The Elephant Under the Rug

Dear Friend of Justice,

Jim D’Entremont and I first became aware of the Baran case in 1995, but all we knew about it was the information found on Jonathan Harris’s web site. Our involvement really began in June of 1998, at the urging of our friend, Debbie Nathan. On the day that Judge Borenstein issued his ruling in the Amirault case, Debbie emailed us:

Bob, with this ruling I hope someone will be inspired to help Bernie Baran: as you know, he’s the first daycare worker convicted in a ritual abuse case — also out of Massachusetts — and the reason it started apparently is because he “came out” in his little town and announced his homosexuality at the age of 18. The guy has now been locked up 13 years and is going to rot behind bars unless someone takes an interest in his case. Now might be the time to start.

It took us another year to get essential documents in the case. When we read them, we were appalled. We were especially appalled at the conduct of the prosecutor, Daniel A. Ford.

Ford was ambitious and ruthless. He used the Baran case to make his career.  This strategy was successful. Governor Michael Dukakis made him a Superior Court Judge twenty years ago. He remains a judge today. He is an important member of the power structure of Berkshire County.

Thus far, criticism of Ford has been very muted. He is almost never mentioned by name in press accounts of the Baran case. Judge Fecteau made no ruling on the charges of prosecutorial misconduct when he granted Baran a new trial. I do not fault Fecteau for this. I believe he was doing what he thought would be most effective in achieving the ends of justice. Criticizing a brother judge could have eventually caused the waters to be muddied and thus blunted the effectiveness of his excellent decision.

But the Massachusetts Appeals Court has decided that the time has finally come to start talking about the elephant that’s been hiding under the rug.

The Court needed to say nothing about prosecutorial misconduct, because no ruling had been made on that issue.  Never the less, they found they had quite a bit to say.

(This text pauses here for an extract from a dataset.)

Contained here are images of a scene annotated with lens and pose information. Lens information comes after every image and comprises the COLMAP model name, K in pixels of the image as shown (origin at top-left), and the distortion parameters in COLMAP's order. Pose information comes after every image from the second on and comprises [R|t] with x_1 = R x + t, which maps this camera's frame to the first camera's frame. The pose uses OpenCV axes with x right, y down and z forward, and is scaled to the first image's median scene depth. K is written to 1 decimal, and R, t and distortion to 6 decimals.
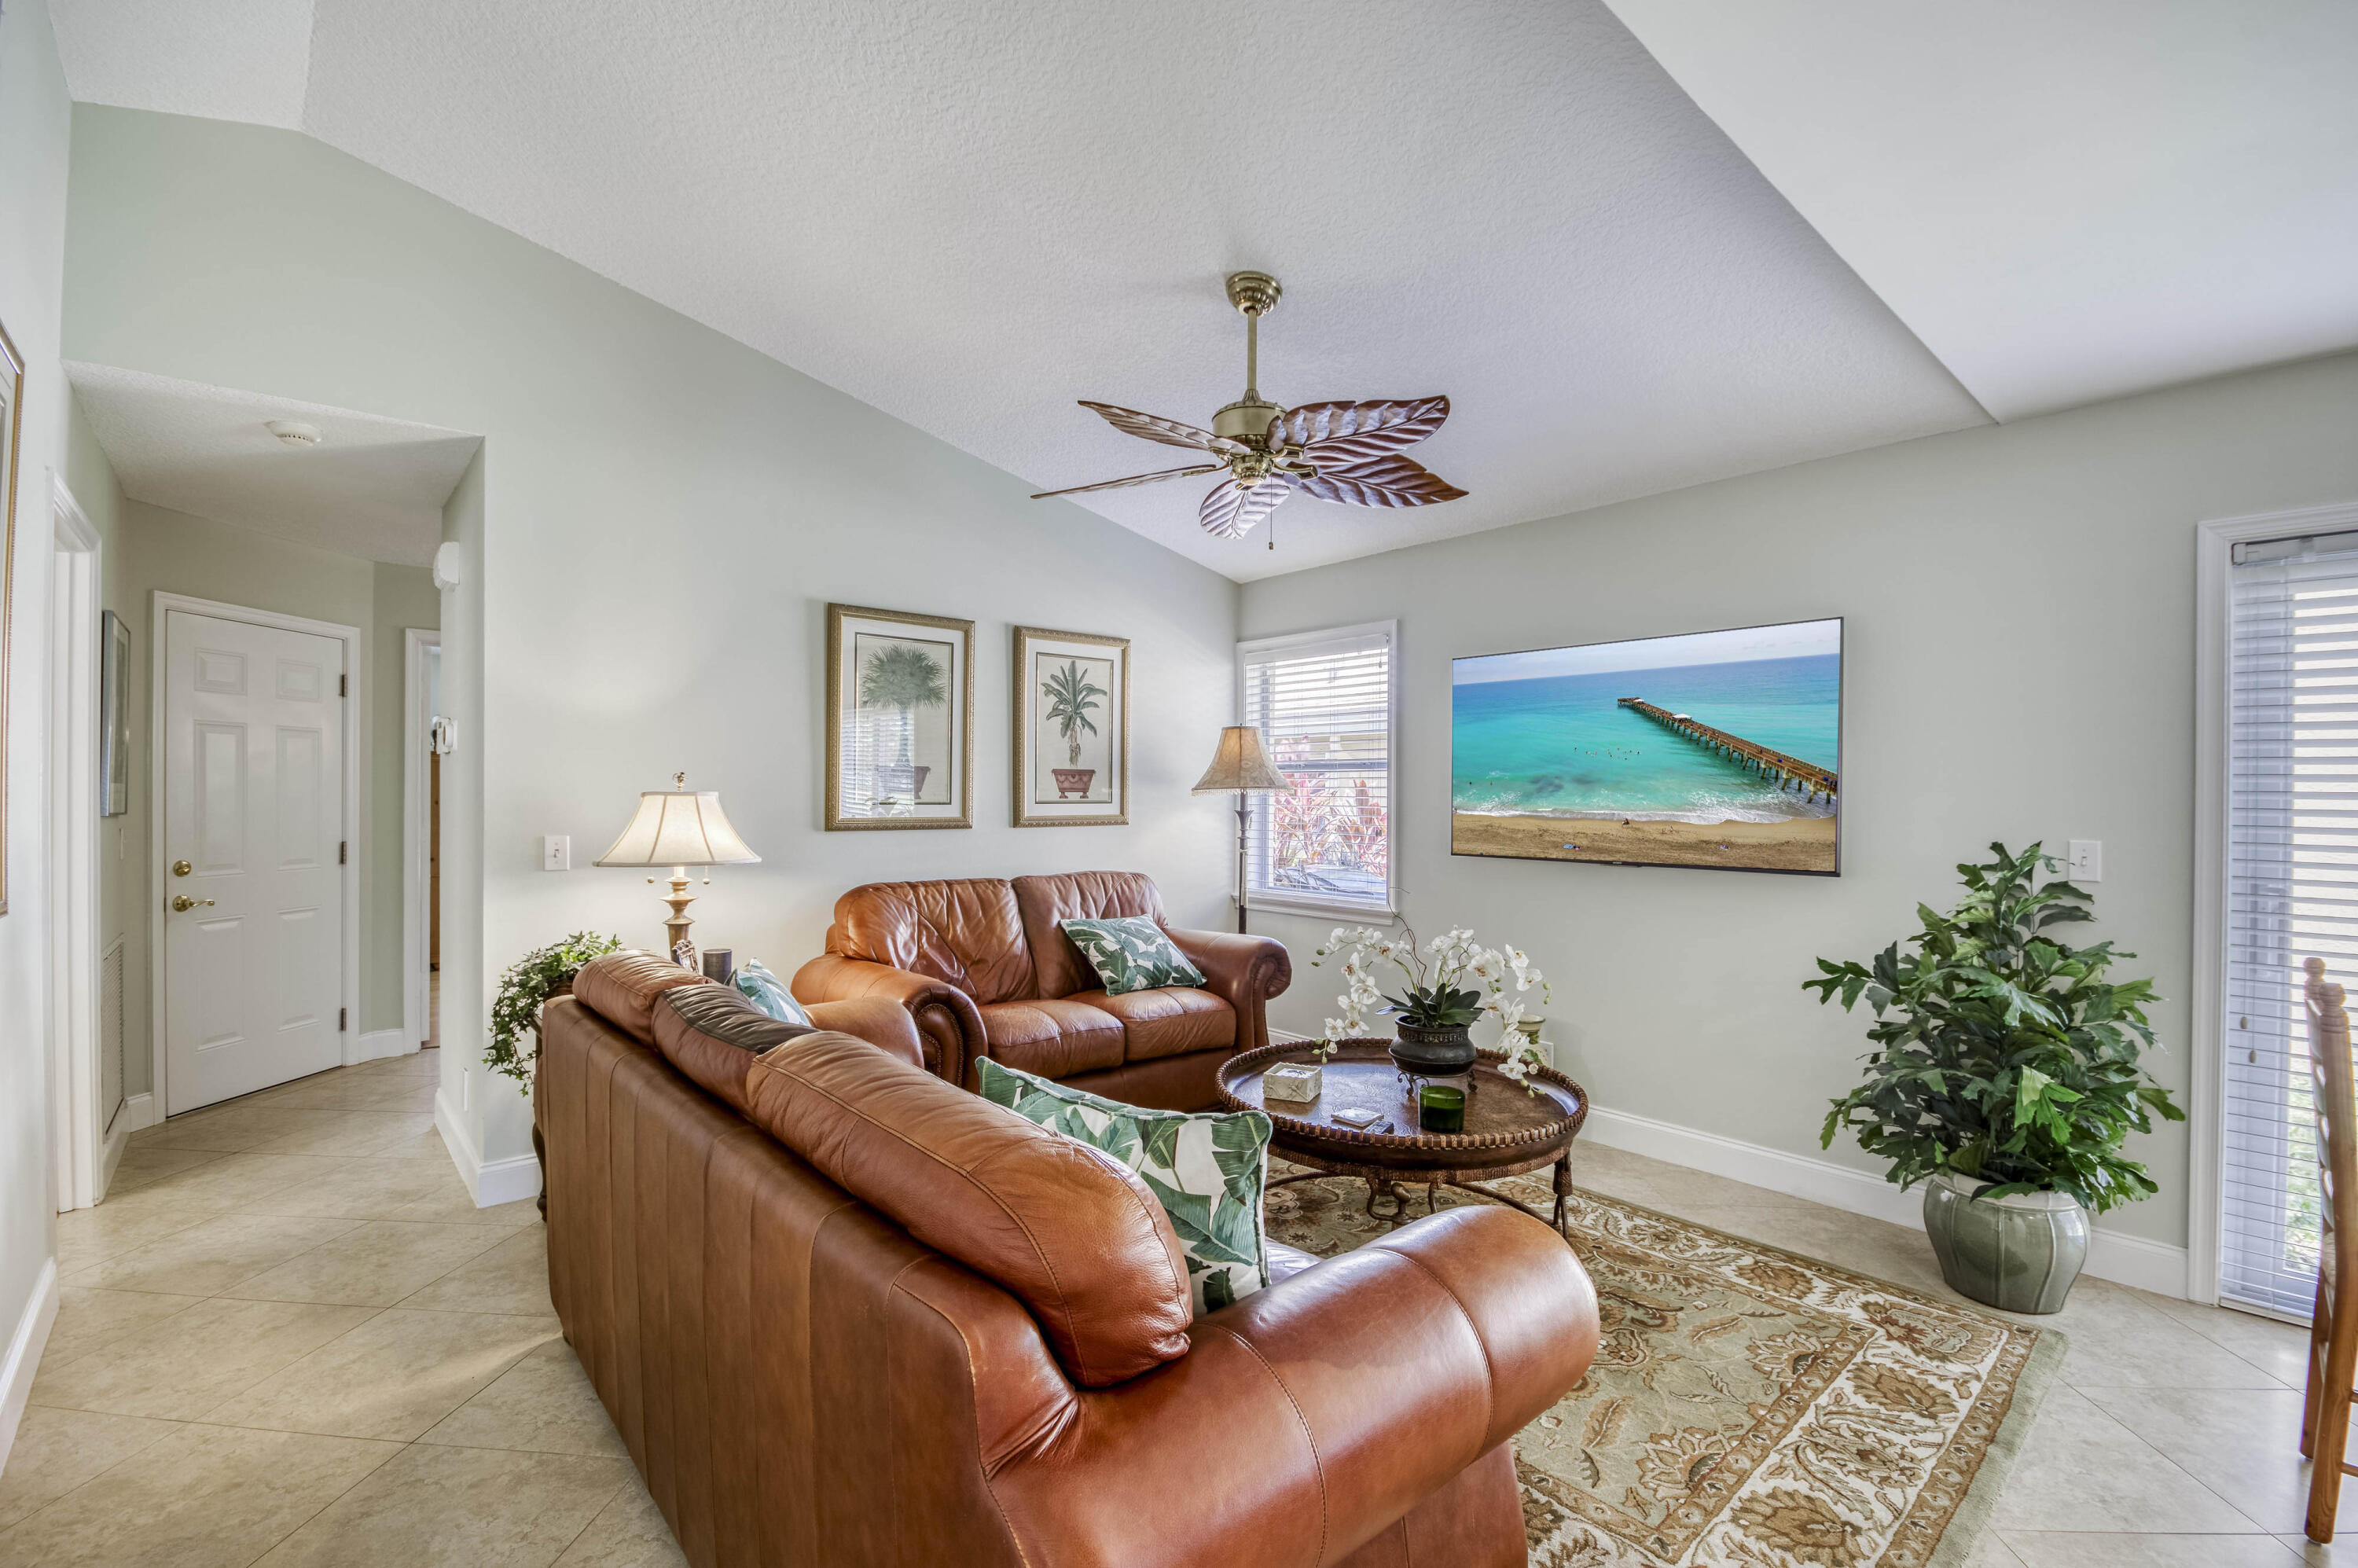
lens RADIAL K [[1044.7, 0, 1197.0], [0, 1044.7, 777.1], [0, 0, 1]] dist [-0.003744, -0.004534]
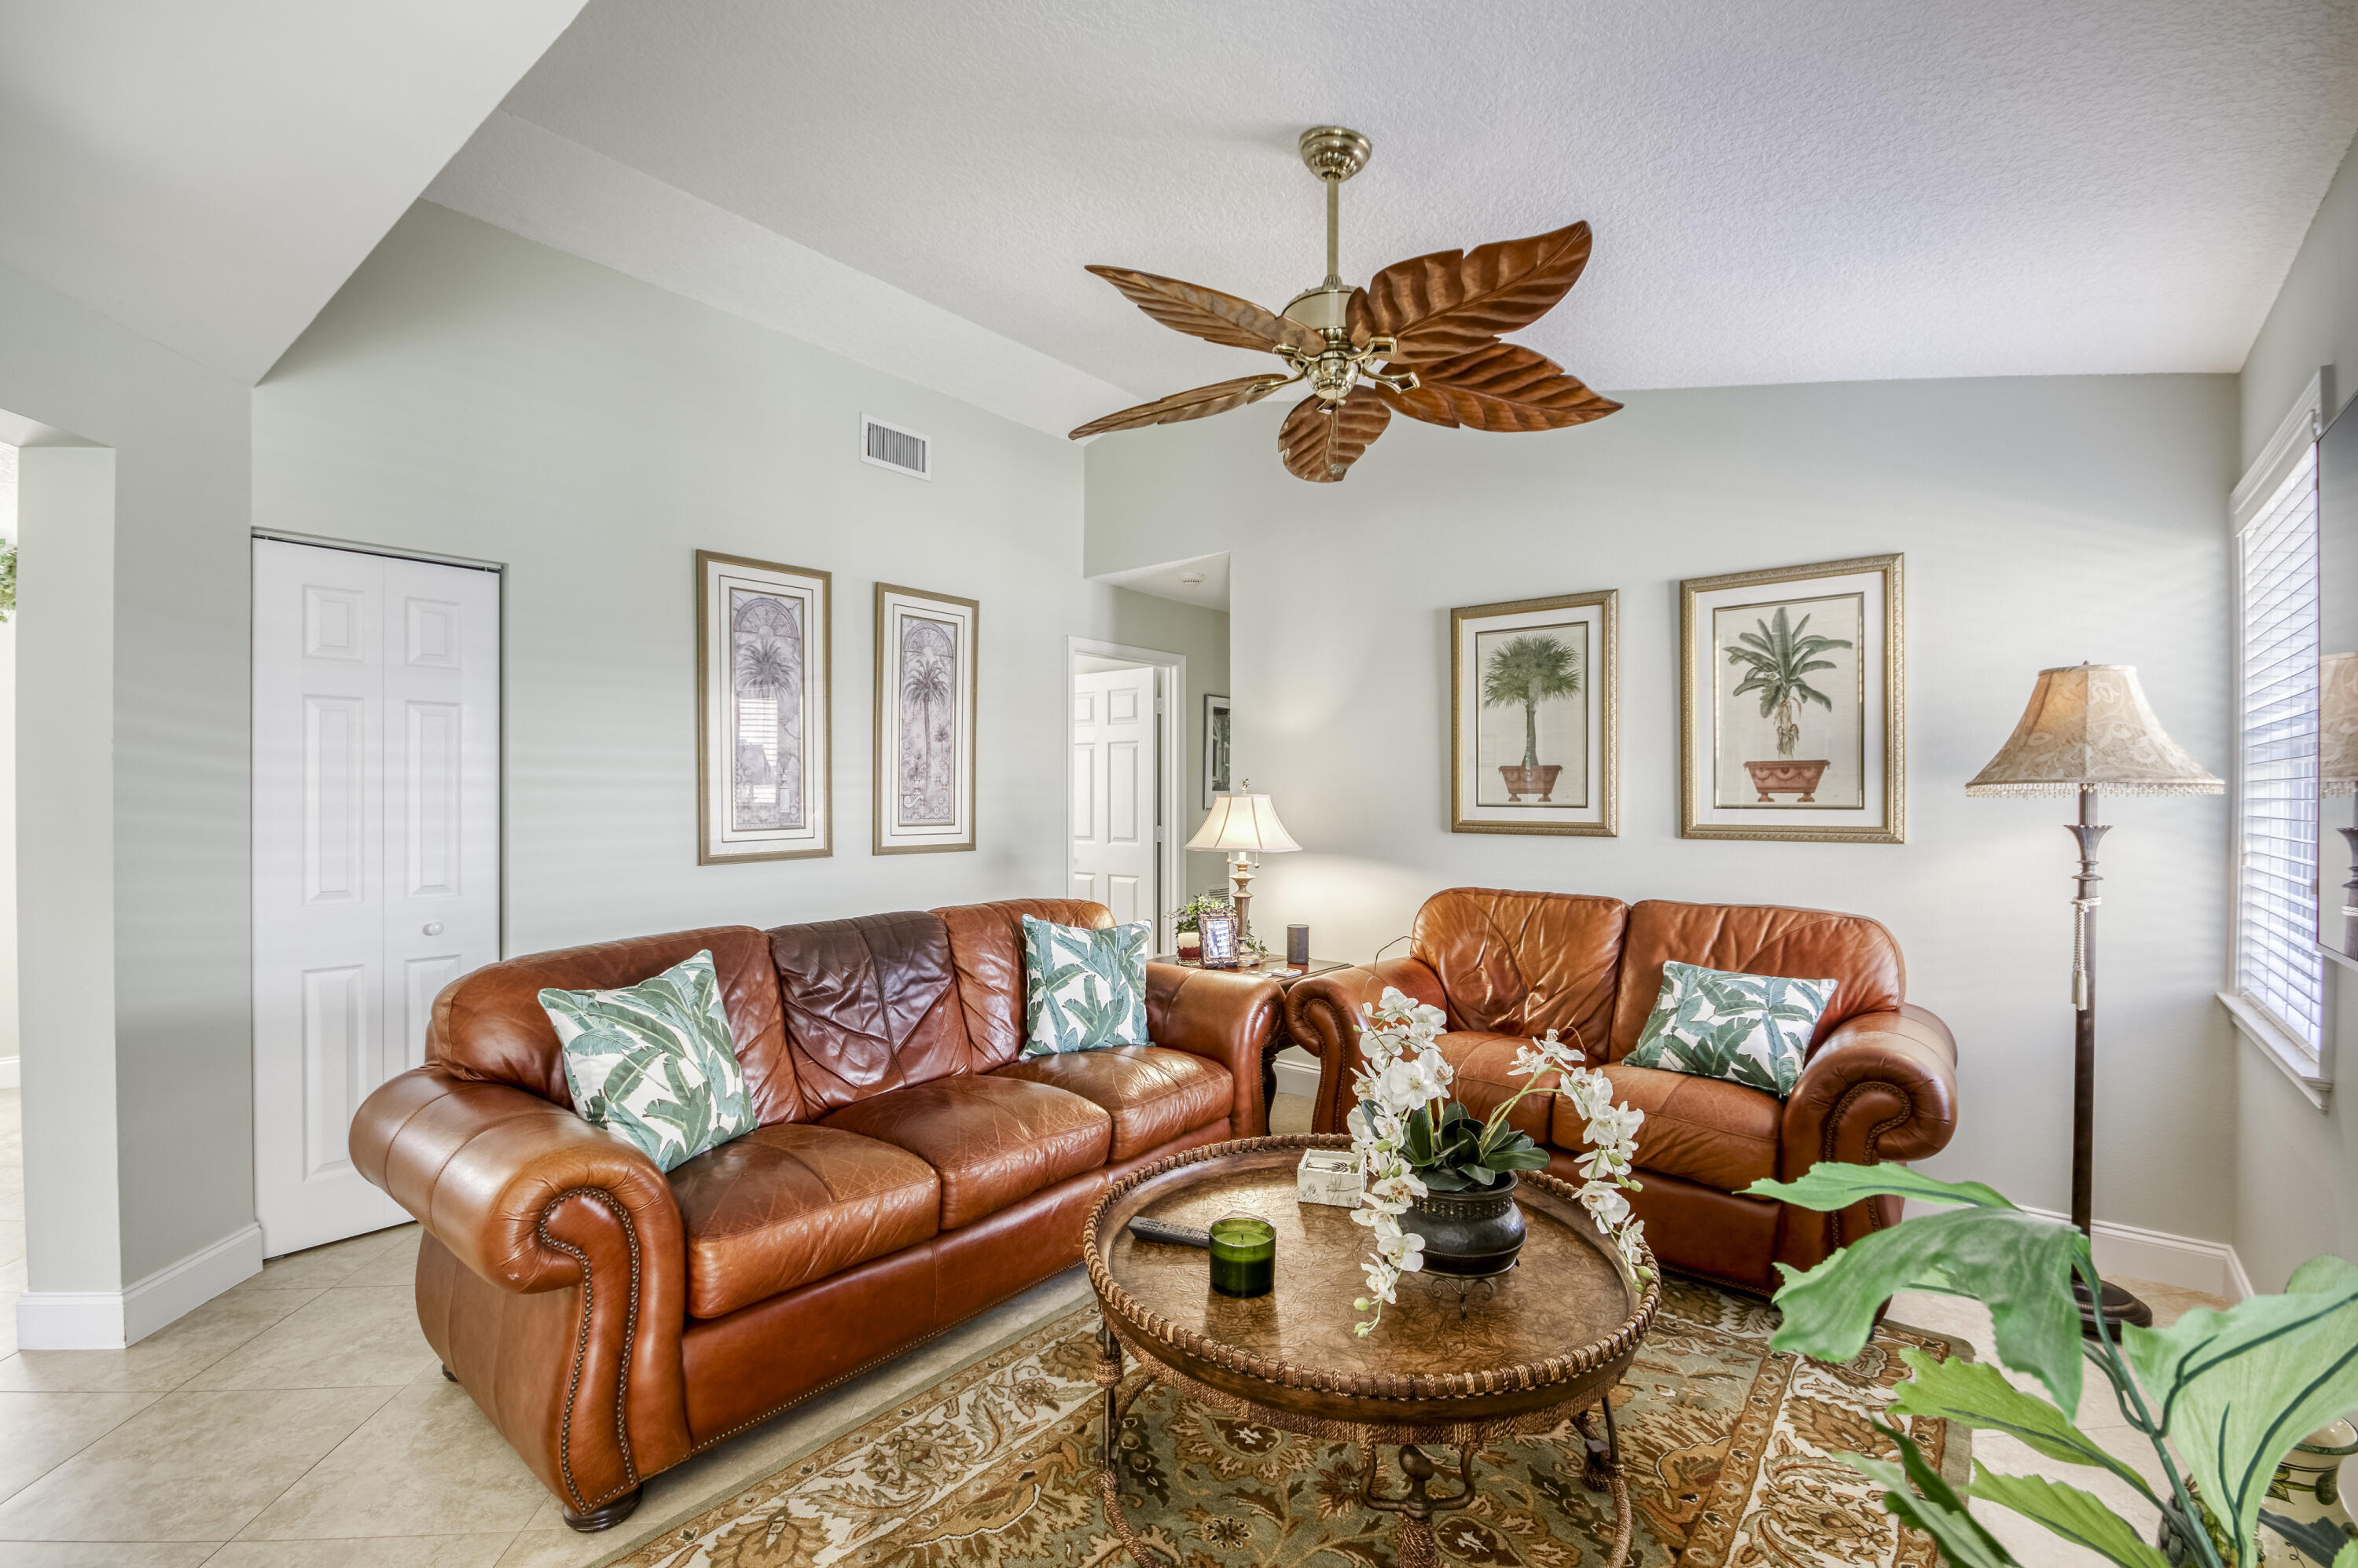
lens RADIAL K [[1044.7, 0, 1188.2], [0, 1044.7, 774.1], [0, 0, 1]] dist [-0.003744, -0.004534]
pose [[0.162221, -0.020996, -0.986531, 0.534853], [0.017527, 0.999677, -0.018394, 0.007904], [0.986599, -0.014307, 0.162537, 0.503280]]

Several things troubled them:

  1. Dan Ford deliberately withheld from the defense the videotapes of the child interviews — interviews which contained a huge mass of exculpatory material.
  2. Dan Ford deliberately withheld from the defense police reports and DSS materials indicating that at least two of the children were very likely sexually abused by someone other than Baran. [Not surprisingly, no charges were ever brought against these men, who were very likely real child abusers.]
  3. Dan Ford deliberately misled the Grand Jury by showing them a composite videotape with all exculpatory material excised.
  4. Dan Ford turned over material from his case files to the law firm representing the mother of one of the alleged victims.

I think that bill of indictment should be sufficient to have Dan Ford impeached and disbarred, if not sent to prison for obstruction of justice.

A fifth charge is intimidation of potential defense witnesses. I think this affidavit gives us a good glimpse of Judge Ford’s moral character. (I believe there were other potential witnesses silenced by threats from Dan Ford as well.)

I suppose there are some who would excuse Dan’s Ford misbehavior by saying that he truly believed in Baran’s guilt and was sincerely interested in protecting children. But don’t believe that.

After Ford rested his case, he offered Baran the chance to plead guilty in exchange for a five-year sentence. Half would be served at the county jail and half at a low-security facility called  The Sherriff’s Home. (He told Baran that if Baran did not accept this offer, Ford would make sure that Baran spent his entire life in prison.) Would Ford have made such an offer to someone he considered guilty? Would any guilty person turn down such an offer? Ford wanted his conviction and he didn’t care how he got it. It was the very first conviction that occurred during the 80’s daycare hysteria.

I believe that the Appeals Court has fired a warning shot across Dan Ford’s bow.

It will be interesting to see how he — and his chief protector, DA David Capeless –will respond.

But however they respond, the Baran case is now over. Capeless might appeal and the SJC might decide to hear it. But I can see no way the SJC could — or would — invalidate the two excellent decisions written by Judge Fecteau and by the Massachusetts Appeals Court. And there is no way this case could ever be retried.

Bernard Baran is not a criminal. In my opinion, Dan Ford is.

But  the elephant’s days of hiding under the rug are coming to an end.